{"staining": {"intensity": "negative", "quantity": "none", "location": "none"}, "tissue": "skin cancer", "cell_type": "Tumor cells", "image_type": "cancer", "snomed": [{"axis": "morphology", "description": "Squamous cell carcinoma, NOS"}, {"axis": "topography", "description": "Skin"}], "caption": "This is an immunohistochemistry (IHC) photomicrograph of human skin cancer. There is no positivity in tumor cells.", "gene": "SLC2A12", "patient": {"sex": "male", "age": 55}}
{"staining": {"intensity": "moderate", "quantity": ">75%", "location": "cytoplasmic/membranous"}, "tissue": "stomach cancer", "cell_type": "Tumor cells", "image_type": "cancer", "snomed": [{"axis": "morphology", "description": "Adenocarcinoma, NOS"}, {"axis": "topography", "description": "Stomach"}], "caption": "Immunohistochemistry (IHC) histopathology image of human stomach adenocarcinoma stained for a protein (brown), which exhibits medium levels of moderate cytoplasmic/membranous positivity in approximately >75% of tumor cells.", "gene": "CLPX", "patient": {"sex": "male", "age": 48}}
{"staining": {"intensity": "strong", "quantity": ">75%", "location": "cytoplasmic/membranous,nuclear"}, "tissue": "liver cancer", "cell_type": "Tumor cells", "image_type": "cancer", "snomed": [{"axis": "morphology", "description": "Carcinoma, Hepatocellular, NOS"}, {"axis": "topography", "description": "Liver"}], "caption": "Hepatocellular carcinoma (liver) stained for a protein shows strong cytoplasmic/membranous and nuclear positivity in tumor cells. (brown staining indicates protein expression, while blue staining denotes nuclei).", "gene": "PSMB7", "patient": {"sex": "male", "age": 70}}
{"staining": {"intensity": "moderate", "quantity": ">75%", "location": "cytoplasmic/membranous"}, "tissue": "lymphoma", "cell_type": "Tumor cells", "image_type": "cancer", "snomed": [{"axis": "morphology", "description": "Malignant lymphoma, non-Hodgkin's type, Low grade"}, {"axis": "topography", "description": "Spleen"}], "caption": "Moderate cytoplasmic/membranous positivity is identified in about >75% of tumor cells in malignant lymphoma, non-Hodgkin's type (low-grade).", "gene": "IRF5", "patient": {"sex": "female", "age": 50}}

### Problem to solve
Show each line of the material that includes the word "brown".

### Written answer
{"staining": {"intensity": "moderate", "quantity": ">75%", "location": "cytoplasmic/membranous"}, "tissue": "stomach cancer", "cell_type": "Tumor cells", "image_type": "cancer", "snomed": [{"axis": "morphology", "description": "Adenocarcinoma, NOS"}, {"axis": "topography", "description": "Stomach"}], "caption": "Immunohistochemistry (IHC) histopathology image of human stomach adenocarcinoma stained for a protein (brown), which exhibits medium levels of moderate cytoplasmic/membranous positivity in approximately >75% of tumor cells.", "gene": "CLPX", "patient": {"sex": "male", "age": 48}}
{"staining": {"intensity": "strong", "quantity": ">75%", "location": "cytoplasmic/membranous,nuclear"}, "tissue": "liver cancer", "cell_type": "Tumor cells", "image_type": "cancer", "snomed": [{"axis": "morphology", "description": "Carcinoma, Hepatocellular, NOS"}, {"axis": "topography", "description": "Liver"}], "caption": "Hepatocellular carcinoma (liver) stained for a protein shows strong cytoplasmic/membranous and nuclear positivity in tumor cells. (brown staining indicates protein expression, while blue staining denotes nuclei).", "gene": "PSMB7", "patient": {"sex": "male", "age": 70}}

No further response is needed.